◆ Text under study:
It is further provided a system for bandwidth extension of bandlimited speech signals transmitted and received by a first party and by a second party, comprising
a first database generated by the first party comprising first speaker-dependent data;
a first transmitting means for transmitting the first database to the second party;
a first analyzing means configured to analyze the bandlimited speech signals received by the second party to determine at least one first analyzed bandlimited speech parameter;
a first mapping means configured to determine at least one first wideband speech parameter from the at least one first analyzed bandlimited speech parameter on the basis of the first database; and
a first wideband synthesizing means for synthesizing first wideband speech signals on the basis of the at least one first wideband speech parameter.
The wideband synthesizing means may comprise an audio signal generating means configured to generate a highband and/or lowband audio signal on the basis of the at least one wideband parameter.
Preferably, a second data channel is provided for transmitting and receiving the database comprising the speaker-dependent data.
The system may also comprise a second database generated by the second party comprising second speaker-dependent data, a second transmitting means for transmitting the second database to the first party, a second analyzing means configured to analyze the bandlimited speech signals received by the first party to determine at least one second analyzed bandlimited speech parameter, a second mapping means configured to determine at least one second wideband speech parameter from the at least one second analyzed bandlimited speech parameter on the basis of the second database and a second wideband synthesizing means for synthesizing second wideband speech signals on the basis of the at least one second wideband speech parameter.
Furthermore, the system may comprise a third database provided for the second party and not transmitted by the first party and the first mapping means can be configured to determine the at least one first wideband speech parameter on the basis of the first database and on the basis of the third database.
If bandwidth extension is provided for both the second and the first party, the system may also comprise a third database provided for the second party and not transmitted by the first party, and the first mapping means may be configured to determine the at least one first wideband speech parameter on the basis of the first database and on the basis of the third database and/or a fourth database provided for the first party and not transmitted by the second party, and the second mapping means may be configured to determine the at least one second wideband speech parameter on the basis of the second database and on the basis of the fourth database.

◆ Dataset content:

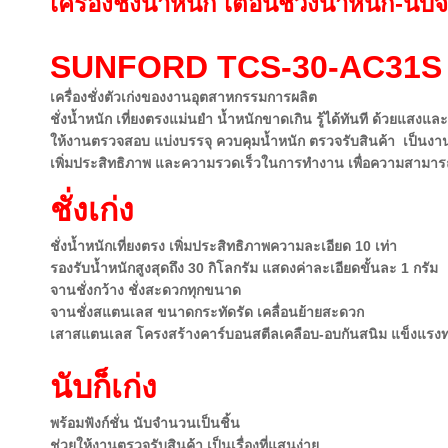
เครื่องชั่งน้ำหนัก เตือนช่วงน้ำหนัก-นั
SUNFORD TCS-30-AC31S
เครื่องชั่งตัวเก่งของงานอุตสาหกรรมการผลิต
ชั่งน้ำหนัก เที่ยงตรงแม่นยำ น้ำหนักขาดเกิน รู้ได้ทันที ด้วยแสงแล
ให้งานตรวจสอบ แบ่งบรรจุ ควบคุมน้ำหนัก ตรวจรับสินค้า เป็นงานง
เพิ่มประสิทธิภาพ และความรวดเร็วในการทำงาน เพื่อความสามารถ
ชั่งเก่ง
ชั่งน้ำหนักเที่ยงตรง
เพิ่มประสิทธิภาพความละเอียด 10 เท่า
รองรับน้ำหนักสูงสุดถึง 30 กิโลกรัม
แสดงค่าละเอียดขั้นละ 1 กรัม
จานชั่งกว้าง ชั่งสะดวกทุกขนาด
จานชั่งสแ
ตนเลส ขนาดกระทัดรัด
เคลื่อนย้ายสะดวก
เสาสแตนเลส โครงสร้างคาร์บอนสตีลเคลือบ-อบกันสนิม แข็งแรง
นับก็เก่ง
พร้อมฟังก์ชั่น นับจำนวนเป็นชิ้น
ช่วยให้งานตรวจรับสินค้า เป็นเรื่องที่แสนง่าย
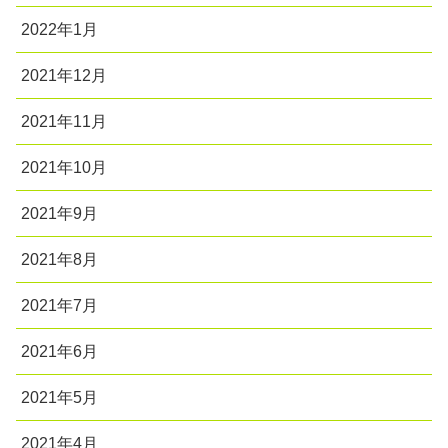
2022年1月
2021年12月
2021年11月
2021年10月
2021年9月
2021年8月
2021年7月
2021年6月
2021年5月
2021年4月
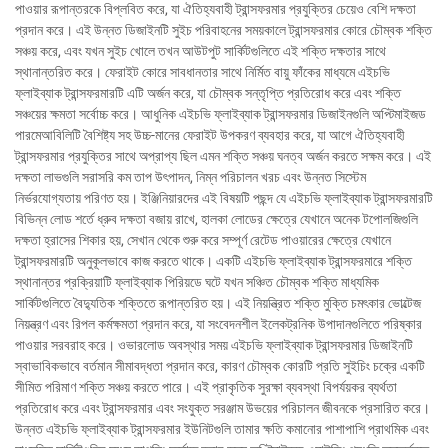
পাওয়ার রূপান্তরকে বিপ্লবিত করে, যা ঐতিহ্যবাহী ট্রান্সফরমার প্রযুক্তির চেয়েও বেশি দক্ষতা
প্রদান করে। এই উন্নত ডিজাইনটি সুইচ পরিবাহনের সময়কালে ট্রান্সফরমার কোরে চৌম্বক শক্তি
সঞ্চয় করে, এবং যখন সুইচ খোলে তখন আউটপুট সার্কিটগুলিতে এই শক্তি দক্ষতার সাথে
স্থানান্তরিত করে। ফেরাইট কোরে সাবধানতার সাথে নির্মিত বায়ু ফাঁকের মাধ্যমে এইচভি
ফ্লাইব্যাক ট্রান্সফরমারটি এটি অর্জন করে, যা চৌম্বক সন্তৃপ্তি প্রতিরোধ করে এবং শক্তি
সঞ্চয়ের ক্ষমতা সর্বোচ্চ করে। আধুনিক এইচভি ফ্লাইব্যাক ট্রান্সফরমার ডিজাইনগুলি অপ্টিমাইজড
পারমেআবিলিটি বৈশিষ্ট্য সহ উচ্চ-মানের ফেরাইট উপকরণ ব্যবহার করে, যা আগে ঐতিহ্যবাহী
ট্রান্সফরমার প্রযুক্তির সাথে অপ্রাপ্য ছিল এমন শক্তি সঞ্চয় ঘনত্ব অর্জন করতে সক্ষম করে। এই
দক্ষতা লাভগুলি সরাসরি কম তাপ উৎপাদন, নিম্ন পরিচালন খরচ এবং উন্নত সিস্টেম
নির্ভরযোগ্যতায় পরিণত হয়। ইঞ্জিনিয়ারদের এই বিষয়টি পছন্দ যে এইচভি ফ্লাইব্যাক ট্রান্সফরমারটি
বিভিন্ন লোড শর্তে ধ্রুব দক্ষতা বজায় রাখে, হালকা লোডের ক্ষেত্রে যেখানে অনেক টপোলজিগুলি
দক্ষতা হ্রাসের শিকার হয়, সেখান থেকে শুরু করে সম্পূর্ণ রেটেড পাওয়ারের ক্ষেত্রে যেখানে
ট্রান্সফরমারটি অনুকূলভাবে কাজ করতে থাকে। একটি এইচভি ফ্লাইব্যাক ট্রান্সফরমারে শক্তি
স্থানান্তর প্রক্রিয়াটি ফ্লাইব্যাক পিরিয়ডে ঘটে যখন সঞ্চিত চৌম্বক শক্তি মাধ্যমিক
সার্কিটগুলিতে বৈদ্যুতিক শক্তিতে রূপান্তরিত হয়। এই নিয়ন্ত্রিত শক্তি মুক্তি চমৎকার ভোল্টেজ
নিয়ন্ত্রণ এবং রিপল কর্মক্ষমতা প্রদান করে, যা সংবেদনশীল ইলেকট্রনিক উপাদানগুলিতে পরিষ্কার
পাওয়ার সরবরাহ করে। ওভারলোড অবস্থার সময় এইচভি ফ্লাইব্যাক ট্রান্সফরমার ডিজাইনটি
স্বাভাবিকভাবে বর্তমান সীমাবদ্ধতা প্রদান করে, কারণ চৌম্বক কোরটি প্রতি সুইচিং চক্রে একটি
সীমিত পরিমাণ শক্তি সঞ্চয় করতে পারে। এই প্রাকৃতিক সুরক্ষা ব্যবস্থা বিপর্যয়কর ব্যর্থতা
প্রতিরোধ করে এবং ট্রান্সফরমার এবং সংযুক্ত সরঞ্জাম উভয়ের পরিচালন জীবনকে প্রসারিত করে।
উন্নত এইচভি ফ্লাইব্যাক ট্রান্সফরমার ইউনিটগুলি তামার ক্ষতি কমানোর পাশাপাশি প্রাথমিক এবং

◆ Complete the following:
**a)** From the bandwidth extension text, please copy the stretch from "Furthermore, the system" through "the third database.".
**b)** How many lines of the records contain the string "এইচভ", with case counting? Give only the number.

◆ Solved tasks:
**a)**
Furthermore, the system may comprise a third database provided for the second party and not transmitted by the first party and the first mapping means can be configured to determine the at least one first wideband speech parameter on the basis of the first database and on the basis of the third database.

**b)** 6